Préface

En guise de préface, et afin d’éviter au lecteur d’avoir à rechercher dans un autre ouvrage la fable de La Fontaine qui m’a fourni le titre de ce livre, voici le texte de ce morceau qui s’intitule :

LE LOUP ET LE CHIEN

Un loup n’avait que les os et la peau,
Tant les chiens faisaient bonne garde.
Ce loup rencontre un dogue aussi puissant que beau,
Gras, poli, qui s’était fourvoyé par mégarde.

L’attaquer, le mettre en quartiers,
Sire loup l’eût fait volontiers
Mais il fallait livrer bataille
Et le mâtin était de taille
À se défendre hardiment.
Le loup donc l’aborde humblement,

Entre en propos, et lui fait compliment
Sur son embonpoint qu’il admire :
« Il ne tiendra qu’à vous, beau Sire,
D’être aussi gras que moi, lui répartit le chien,
Quittez les bois; vous ferez bien,
Vos pareils y sont misérables
Cancres, hères et pauvres diables,
Dont la condition est de mourir de faim.

Car quoi? rien d’assuré, point de franche lippée,
Tout à la pointe de l’épée
Suivez-moi; vous aurez un bien meilleur destin. »

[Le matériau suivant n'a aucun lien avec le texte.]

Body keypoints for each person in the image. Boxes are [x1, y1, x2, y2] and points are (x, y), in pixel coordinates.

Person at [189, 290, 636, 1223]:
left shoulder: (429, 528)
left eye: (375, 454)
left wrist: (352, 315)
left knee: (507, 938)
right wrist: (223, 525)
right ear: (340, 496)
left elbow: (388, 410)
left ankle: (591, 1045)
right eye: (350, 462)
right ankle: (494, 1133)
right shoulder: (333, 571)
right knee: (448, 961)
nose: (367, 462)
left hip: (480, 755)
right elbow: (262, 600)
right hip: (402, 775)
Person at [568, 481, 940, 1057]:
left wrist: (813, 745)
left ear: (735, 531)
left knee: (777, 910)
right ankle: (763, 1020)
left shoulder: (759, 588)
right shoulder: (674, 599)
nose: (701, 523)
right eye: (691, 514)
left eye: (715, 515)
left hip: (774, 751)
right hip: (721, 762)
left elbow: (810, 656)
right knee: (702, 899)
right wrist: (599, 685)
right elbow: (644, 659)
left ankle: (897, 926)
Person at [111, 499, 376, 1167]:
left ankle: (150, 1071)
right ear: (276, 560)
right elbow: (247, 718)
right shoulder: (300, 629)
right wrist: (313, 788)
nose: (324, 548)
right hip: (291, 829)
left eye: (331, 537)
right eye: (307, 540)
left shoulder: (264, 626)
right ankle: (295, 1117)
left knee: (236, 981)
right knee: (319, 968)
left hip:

Le loup reprit : « Que me faudra-t-il faire ?
- Presque rien, dit le chien : donner la chasse aux gens
portant bâtons et mendiants,
Flatter ceux du logis, à son maître complaire;
Moyennant quoi votre salaire
Sera force reliefs de toutes les façons :
Os de poulets, os de pigeons,
y Sans parler de mainte caresse. »


Le loup déjà se forge une félicité
Qui le fait pleurer de tendresse.
Chemin faisant, il vit le col du chien pelé
« Qu’est-ce là? lui dit-il. - Rien - Quoi rien? - Peu de chose.

- Mais encor? - Le collier dont je suis attaché
De ce que vous voyez est peut-être la cause.

- Attaché? dit le loup: vous ne courez donc pas
Où vous voulez? - Pas toujours, mais qu’importe?

- Il importe si bien, que, de tous vos repas,
Je ne veux en aucune sorte
Et ne voudrais pas même, à ce prix, un trésor. »

Aujourd’hui, le pauvre loup est mort. Mort de faim. Il avait consenti à travailler, et à recevoir un salaire; accepté d’accomplir les besognes serviles qui lui étaient proposées, car souffrir de la faim est horrible, la satiété, la sécurité, quel beau rêve pour un estomac vide.

Mais la liberté est le plus grand de tous les biens, pensait le loup.

Le pauvre loup n’est pas mort en vain, car depuis qu’il s’est enfui, le chien a changé. Son cou pelé le gêne maintenant et lui fait honte. À quel prix lui fait-on payer son bien-être et sa sécurité ! C’est un nouveau chien maintenant qui calcule et qui grogne. L’amitié du loup lui manque et la caresse du Maître lui pèse. La liberté est le plus grand de tous les biens, pense le chien. Et, partagé entre le souci d’assurer sa pitance quotidienne et ce goût nouveau qu’il a acquis pour l'indépendance et la fierté, il rêve d’un grand soir où un monde meilleur lui garantira à la fois la liberté et la vie.